Não há vinde sem ide, ou vice-versa

Vinde a mim, Joann Reed m 1967
A combinação perfeita de dois verbos colocados no imperativo distingue clara e objetivamente a ministério de Jesus dos de outras lideranças, sejam elas religiosas ou políticas. São verbos que têm um alcance para muito além das conjugações e sentidos que normalmente empregamos. São também verbos corriqueiros, que se não analisados com a profundidade devida, indicariam sentenças comuns do cotidiano de qualquer pessoa.

Uma dessas conjugações se refere ao imperativo do verbo vir, quando Jesus em várias ocasiões não se furtou em declarar: Vinde a mim. Algumas vezes ele foi muito literal: Vinde após mim, e eu vos farei pescadores de homens. Vinde a mim, todos os que estais cansados e sobrecarregados, e eu vos aliviarei. Outras vezes se deu através de chamados com pessoais, mas de semelhante contundência: Se queres ser perfeito, vai, vende teus bens, dá-os aos pobres e terás um tesouro no céu. Depois, vem e segue-me! Vinde, comei. Nenhum dos discípulos ousava perguntar-lhe: Quem és tu? Porque sabiam que era o Senhor.

Como foi dito, esse vinde de Jesus não teve apenas um alcance imediato, como um convite apressado e de última hora. Ele se perpetuou e ainda se perpetua na vocação dos seus discípulos posteriores, aqueles a quem chamou de mais bem aventurados, justamente porque aceitaram o seu chamado sem o terem conhecido pessoalmente: Vinde comigo e vede um homem que me disse tudo quanto tenho feito. Será este, porventura, o Cristo? Mas não é somente isso, ele também extrapola o tempo no qual estamos condicionados a viver: Vinde, benditos de meu Pai! Entrai na posse do reino que vos está preparado desde a fundação do mundo. Enviou ainda outros servos, com esta ordem: Dizei aos convidados: Eis que já preparei o meu banquete; os meus bois e cevados já foram abatidos, e tudo está pronto; vinde para as bodas.

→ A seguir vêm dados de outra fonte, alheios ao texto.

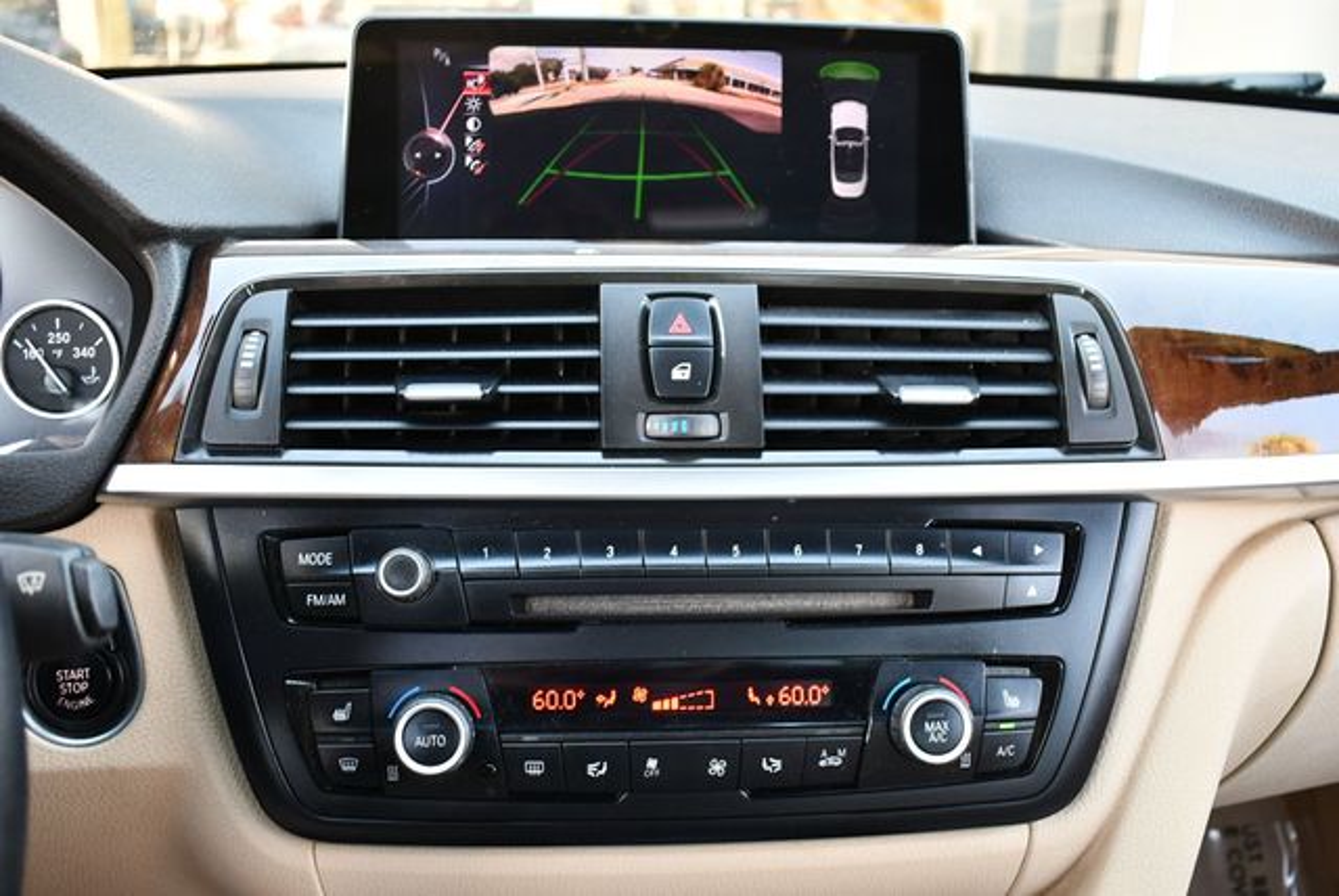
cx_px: 670
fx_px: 1340
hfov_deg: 53.1
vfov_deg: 36.9
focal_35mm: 36
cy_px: 448
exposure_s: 1/125
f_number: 3.5
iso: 900
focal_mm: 18
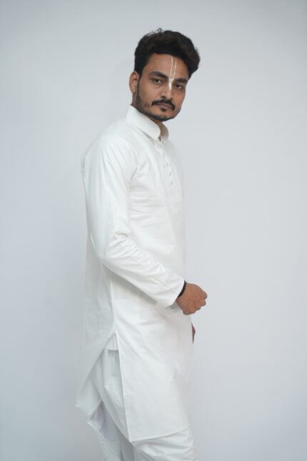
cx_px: 154
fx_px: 819
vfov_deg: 31.4
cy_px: 230
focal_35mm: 64
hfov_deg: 21.2
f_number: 4
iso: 640
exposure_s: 1/100
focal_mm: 64
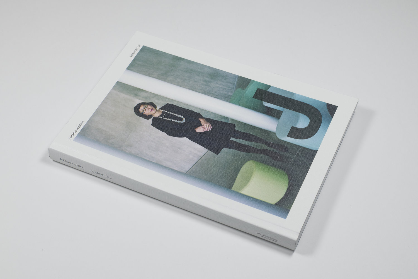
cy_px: 140
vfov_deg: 24.6
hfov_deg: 36.2
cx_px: 209
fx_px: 639
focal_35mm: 55
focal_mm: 50
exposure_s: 1/125
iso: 280
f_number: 8
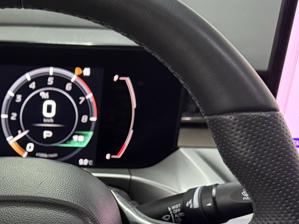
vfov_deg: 21.7
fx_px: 561
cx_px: 18
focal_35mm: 65
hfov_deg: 28.4
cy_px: 232
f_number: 1.78
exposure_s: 1/38
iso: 1000
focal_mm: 6.76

Contudo, se esse verbo fosse tomado isoladamente, poderia parecer que Jesus estava tão somente, como os que se autoproclamam Messias o fazem, tentando arrebanhar um poderoso exército para segui-lo em alguma conquista pessoal ou algum delírio inconsequente. O vinde de Jesus cairia num enorme vazio se não tivesse um objetivo maior do que simplesmente juntar um grande contingente. É por isso que ele sempre vem seguido de perto por um outro imperativo de igual importância: o ide.

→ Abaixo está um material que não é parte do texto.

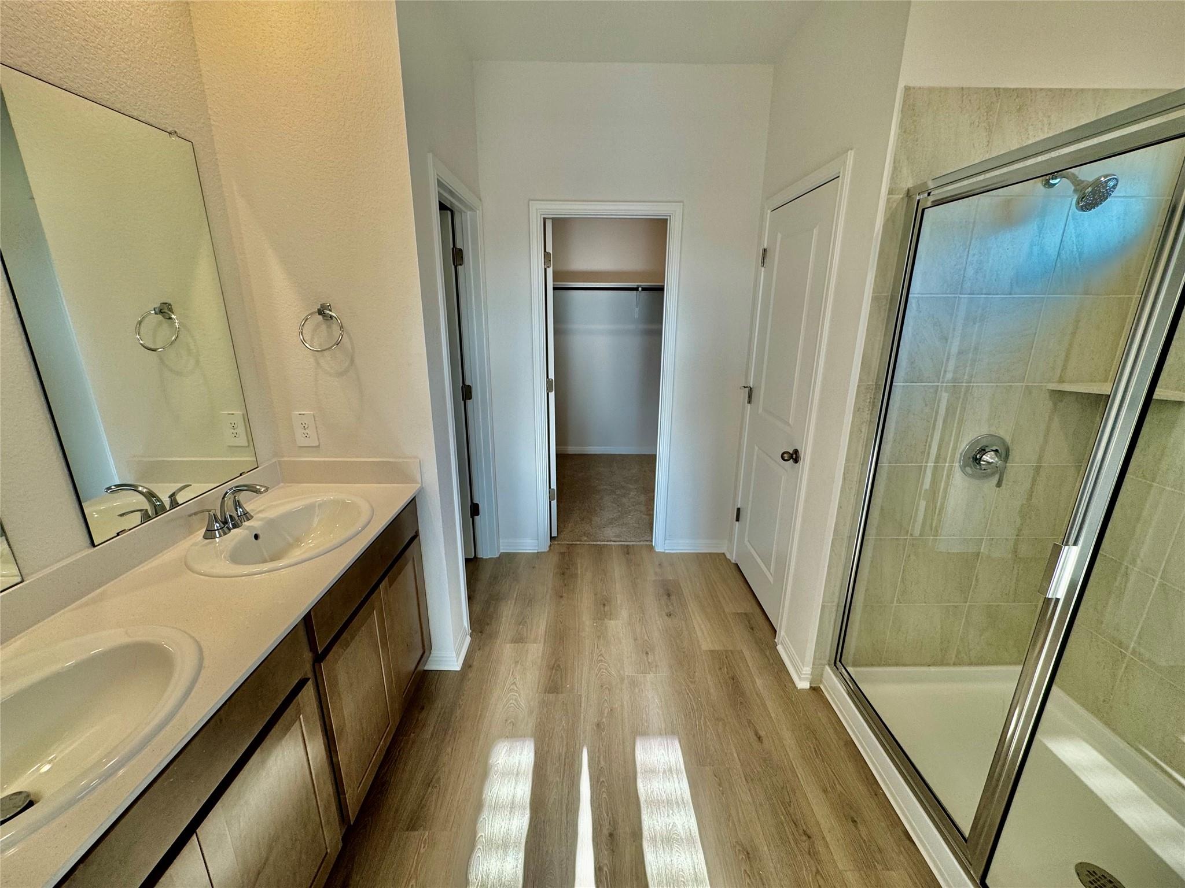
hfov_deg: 102.1
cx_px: 592
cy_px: 444
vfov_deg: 85.7
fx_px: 479
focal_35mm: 14
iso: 100
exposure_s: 1/120
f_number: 2.2
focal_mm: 2.22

O ide de Jesus não somente complementa o seu chamado, mas também indica o verdadeiro sentido desse chamado. É um vinde para ir, não para ficar. Um vinde para ser, e não para ter. Um vinde para compartilhar, e não para reter.

O ide que Jesus proclama tem também alcances temporais diversos, pois para alguns foi dado sob a forma de uma recusa inesperada a pedidos sinceros para ficar, como foi o caso no endemoninhado gadareno, que depois curado foi mandado de volta à comunidade que rejeitara: Volta para casa e conta aos teus tudo o que Deus fez por ti. Então, foi ele anunciando por toda a cidade todas as coisas que Jesus lhe tinha feito. Para outros, no entanto, o ide ficou subentendido após revelações íntimas ou gestos simples que fizeram com seus corações ardessem de forma inusitada, como foi o partir de um pão na presença dos caminhantes de Emaús: E disseram um ao outro: Porventura, não nos ardia o coração, quando ele, pelo caminho, nos falava, quando nos expunha as Escrituras? E, na mesma hora, levantando-se, voltaram para Jerusalém, onde acharam reunidos os onze e outros com eles.

Que fique para nós essa mensagem eterna de compromisso, tanto de ir, quanto de vir. Pois se as verdades bíblicas que enaltecem a coragem daqueles que aceitaram integralmente o mandamento do ide, como o apóstolo Paulo, elas também o relacionam estreitamente com a volta às origens, que é a fonte de águas limpas. É por isso que esse apóstolo não se furta em deixar claro que tudo o que ele faz é apenas resultado e consequência do que foi feito por ele: O que eu recebi do Senhor, também vos entreguei.